2
Feb
2015

From Absolute Idealism to Analytic Philosophy, Part 2

In a previous post, I gave a brief historical sketch of the movement from nineteenth century absolute idealism to twentieth century analytic philosophy. In this post, I will survey the response Cornelius Van Til gave to absolute idealism, and then examine the analytic tradition in light of Van Til’s Reformed insights.

Cornelius Van Til (1895–1987) completed his Ph.D. dissertation entitled, “God and the Absolute,” at Princeton University in 1927 under the Scottish idealist philosopher, A. A. Bowman (1883–1936). Van Til began his dissertation in medias res, like a piece of epic literature:

In many quarters the idea seems to prevail that the God of Christianity and the Absolute of modern idealistic philosophy are identical. . . . The alliance thus formed is hailed by philosophers and theologians alike as prophetic of a glorious dawn of peace and progress. Clasping hands we have stopped our wrangle and at last have found an outlet for our energies in the improvement of the human race. Yet there are some murmurings to be heard here and there that all is not gold that glitters. Now since I find myself among the group of malcontents who have not joined their voice to the applause of peace, peace, because there is no peace, I am here called upon to give an account of the faith that is in me. I still believe in the God of Christianity and not in the Absolute of Idealism. Believing my faith to be a “reasonable faith” I shall in this paper attempt to prove that the apparent similarity between Idealism and Christianity covers a fundamental diversity, that consequently we must make a choice between them and that the choice for Christianity is philosophically the more tenable.

What a tremendous statement of Christian fortitude to his dissertation examiners! Van Til went on to state his argument with equal Christian conviction: “To do this it will be sufficient to take the pivotal conception of God which lies at the basis of all Christian theism and contend that it is the only conception that can offer a possible unity to human experience. The only alternative to belief in this God is scepticism [sic].”

Both the Van Tilian tradition and the analytic tradition can trace its roots back to the response its earliest proponents gave to absolute idealism. Nonetheless, Van Til’s response was quite different from the ones given by the early analytic philosophers. G. E. Moore (1873—1958) and Bertrand Russell (1872—1970) responded to absolute idealism by insisting that it did not give proper attention to the necessity of logical rigor, linguistic analysis, and commonsense for philosophy. Van Til responded to absolute idealism by insisting that it did not give proper attention to the necessity of the Christian God and his revelation for philosophy.

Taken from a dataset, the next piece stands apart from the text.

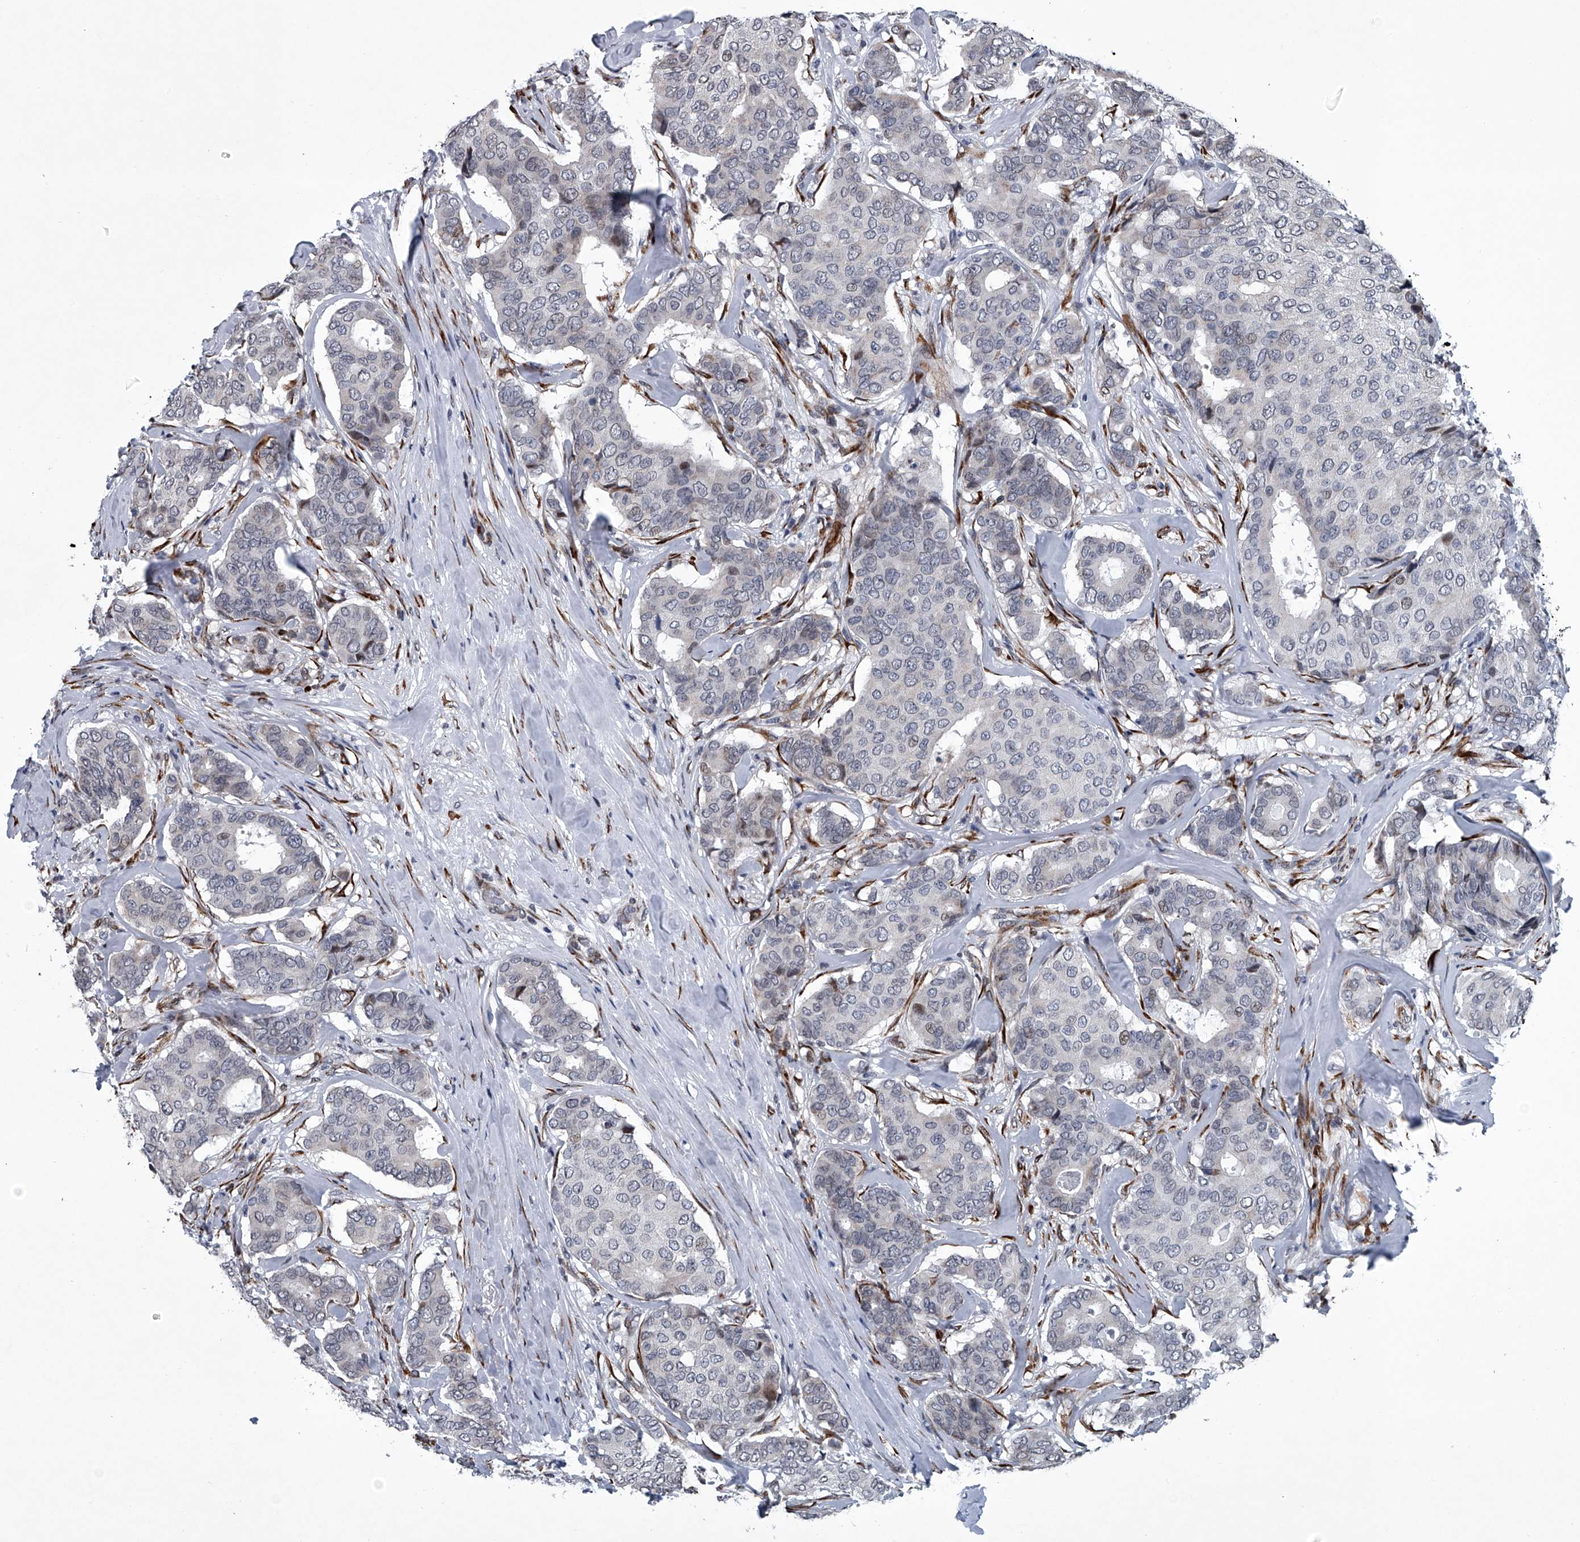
{"staining": {"intensity": "negative", "quantity": "none", "location": "none"}, "tissue": "breast cancer", "cell_type": "Tumor cells", "image_type": "cancer", "snomed": [{"axis": "morphology", "description": "Duct carcinoma"}, {"axis": "topography", "description": "Breast"}], "caption": "Infiltrating ductal carcinoma (breast) stained for a protein using immunohistochemistry (IHC) reveals no expression tumor cells.", "gene": "PPP2R5D", "patient": {"sex": "female", "age": 75}}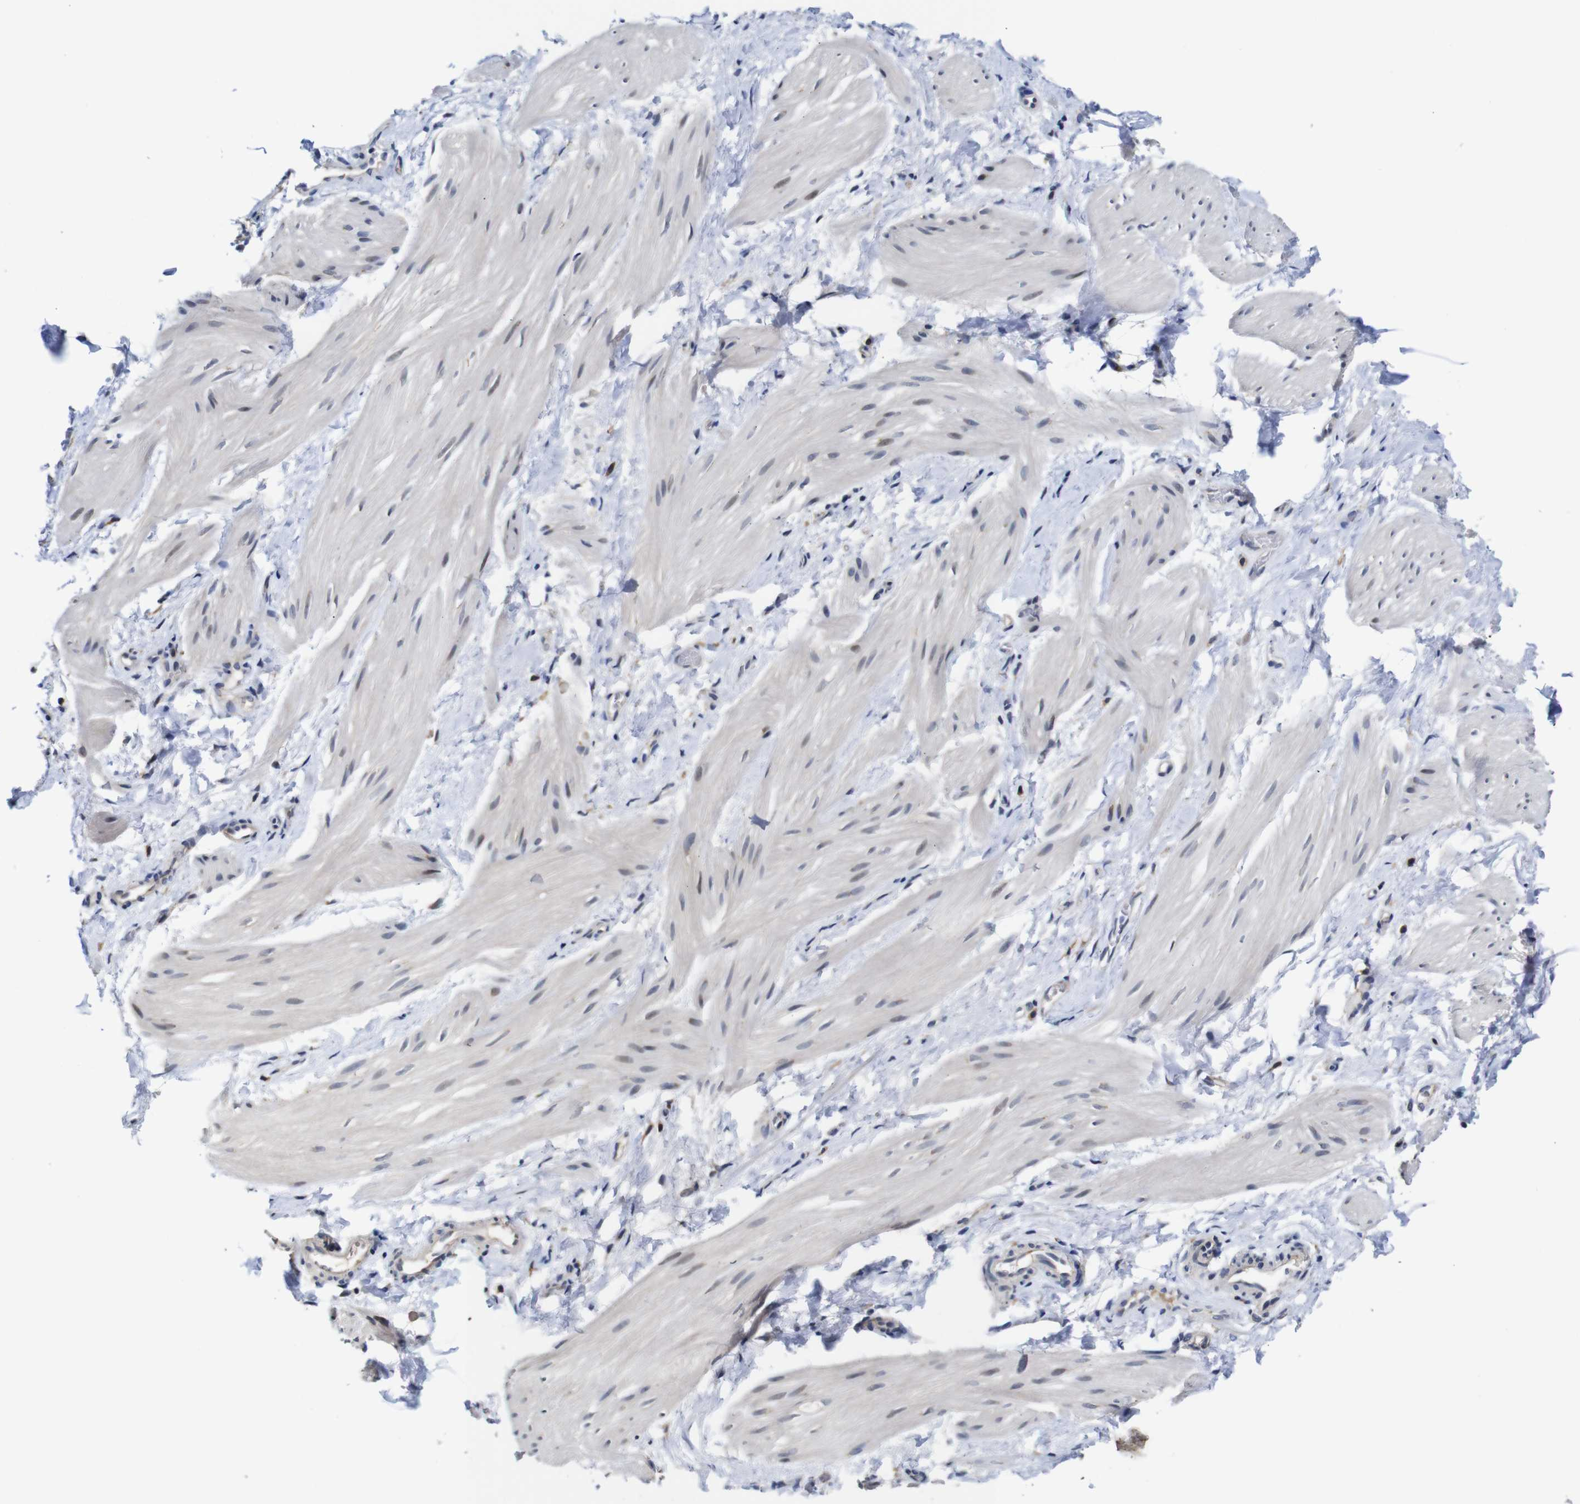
{"staining": {"intensity": "negative", "quantity": "none", "location": "none"}, "tissue": "smooth muscle", "cell_type": "Smooth muscle cells", "image_type": "normal", "snomed": [{"axis": "morphology", "description": "Normal tissue, NOS"}, {"axis": "topography", "description": "Smooth muscle"}], "caption": "Histopathology image shows no significant protein staining in smooth muscle cells of unremarkable smooth muscle.", "gene": "FURIN", "patient": {"sex": "male", "age": 16}}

As I showed in my previous post, the use of logical rigor, linguistic analysis, and commonsense has led analytic philosophers like John Searle to a materialistic universe in which free and meaningful human mental activity seems impossible. The hopelessness of materialism does not logically follow from analytic philosophy’s method. However, those practicing an analytic philosophy that does not incorporate the necessity of Scripture into its methodology are bound to arrive at similar wrongheaded conclusions. Man was never meant to experience or reflect upon anything without subordinating his cognition to the norm of God’s special revelation, and since sin has corrupted man’s heart, he needs special revelation all the more—even when doing philosophy.

If John Searle repented from his materialism, converted to Reformed Christianity, and accepted the necessity of Scripture for philosophy, then and only then could he make sense of the deep conviction of freedom we all have as human persons. Searle needs the Holy Scriptures to teach him that far from being incompatible with free will, God’s sovereign determination of the created universe toward “a purpose for Himself” (Van Til’s phrase) is the necessary precondition for all meaningful human activity (Cf. John 19:11; Acts 2:23, 4:27–28; Romans 11:36; WCF 3.1).


Sources — All quotes from Van Til appear in his, “God and the Absolute,” accessed through Logos Bible Software 4, The Works of Cornelius Van Til (40 vols.), which unfortunately has no page numbers. The opening biographical information is from John R. Muether, Van Til: Reformed Apologist and Churchman (Phillipsburg, NY: P&R, 2008), 57–58. I also consulted Cornelius Van Til, A Survey of Christian Epistemology (Phillipsburg, NY: P&R, 1969), 1–13.